* Your goal *
Filter the entries below, keeping every line that has the word "timescale".

* Data shown *
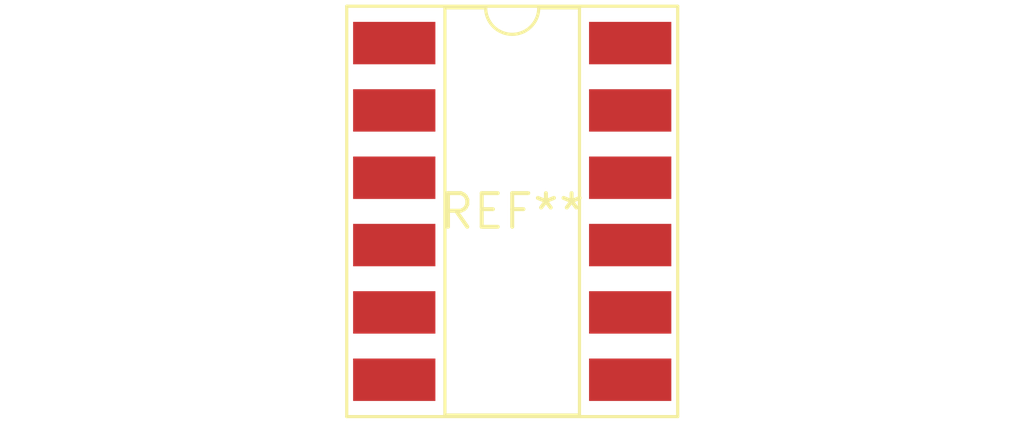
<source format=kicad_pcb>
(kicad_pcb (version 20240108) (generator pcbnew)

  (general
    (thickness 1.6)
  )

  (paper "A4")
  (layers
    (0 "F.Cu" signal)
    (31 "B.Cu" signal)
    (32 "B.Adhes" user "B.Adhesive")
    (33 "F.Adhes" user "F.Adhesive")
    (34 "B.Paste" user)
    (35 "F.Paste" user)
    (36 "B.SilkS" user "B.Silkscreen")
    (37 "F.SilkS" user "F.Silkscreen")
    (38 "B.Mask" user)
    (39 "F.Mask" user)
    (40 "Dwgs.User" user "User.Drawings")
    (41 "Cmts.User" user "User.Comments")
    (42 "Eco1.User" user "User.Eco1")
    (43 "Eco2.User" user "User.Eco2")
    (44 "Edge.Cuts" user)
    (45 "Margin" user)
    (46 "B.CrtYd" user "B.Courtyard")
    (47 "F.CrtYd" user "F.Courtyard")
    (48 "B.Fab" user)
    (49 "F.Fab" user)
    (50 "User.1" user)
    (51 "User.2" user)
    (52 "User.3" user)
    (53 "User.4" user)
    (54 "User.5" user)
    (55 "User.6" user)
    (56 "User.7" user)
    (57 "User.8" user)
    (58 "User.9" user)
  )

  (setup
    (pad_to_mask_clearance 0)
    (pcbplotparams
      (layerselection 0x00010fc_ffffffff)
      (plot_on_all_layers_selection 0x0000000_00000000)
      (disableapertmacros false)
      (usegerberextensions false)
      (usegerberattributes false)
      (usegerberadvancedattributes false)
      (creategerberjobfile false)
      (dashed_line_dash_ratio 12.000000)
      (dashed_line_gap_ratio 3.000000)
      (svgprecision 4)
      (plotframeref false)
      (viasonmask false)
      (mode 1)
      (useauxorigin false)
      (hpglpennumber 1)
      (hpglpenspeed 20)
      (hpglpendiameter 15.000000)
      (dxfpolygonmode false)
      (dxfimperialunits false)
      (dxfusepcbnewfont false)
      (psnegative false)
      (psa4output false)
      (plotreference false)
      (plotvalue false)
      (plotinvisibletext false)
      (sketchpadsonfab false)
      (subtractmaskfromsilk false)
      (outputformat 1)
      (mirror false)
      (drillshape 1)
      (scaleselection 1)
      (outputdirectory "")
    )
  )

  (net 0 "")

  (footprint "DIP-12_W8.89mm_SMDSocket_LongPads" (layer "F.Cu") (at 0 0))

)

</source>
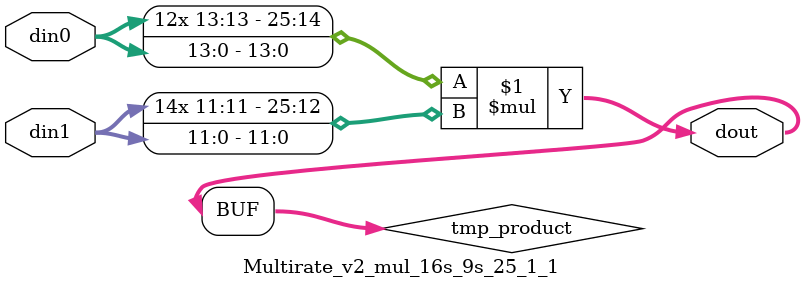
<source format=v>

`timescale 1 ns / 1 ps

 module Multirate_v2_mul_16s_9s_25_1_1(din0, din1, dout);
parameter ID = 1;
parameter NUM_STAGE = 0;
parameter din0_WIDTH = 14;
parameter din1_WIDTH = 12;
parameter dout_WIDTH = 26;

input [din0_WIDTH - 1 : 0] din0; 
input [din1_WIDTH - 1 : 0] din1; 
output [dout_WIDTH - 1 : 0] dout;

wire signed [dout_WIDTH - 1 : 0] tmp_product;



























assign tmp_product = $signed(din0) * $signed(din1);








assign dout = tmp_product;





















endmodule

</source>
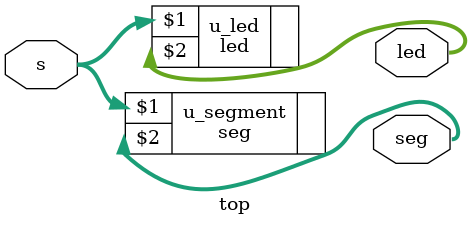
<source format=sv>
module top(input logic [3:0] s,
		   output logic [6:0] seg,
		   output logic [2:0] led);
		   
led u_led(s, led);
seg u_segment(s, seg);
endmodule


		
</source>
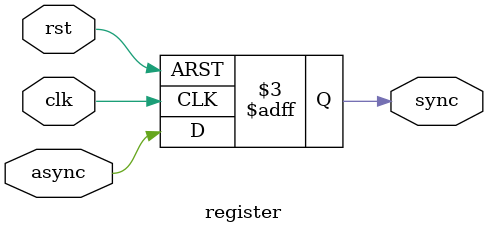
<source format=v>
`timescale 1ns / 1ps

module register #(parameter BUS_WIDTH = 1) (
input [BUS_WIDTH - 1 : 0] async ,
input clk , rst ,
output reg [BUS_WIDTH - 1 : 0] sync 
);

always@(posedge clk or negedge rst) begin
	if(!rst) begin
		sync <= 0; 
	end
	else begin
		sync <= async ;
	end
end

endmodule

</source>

* Task response *
`timescale 1 ns / 1 ps
`timescale 1ns / 1ps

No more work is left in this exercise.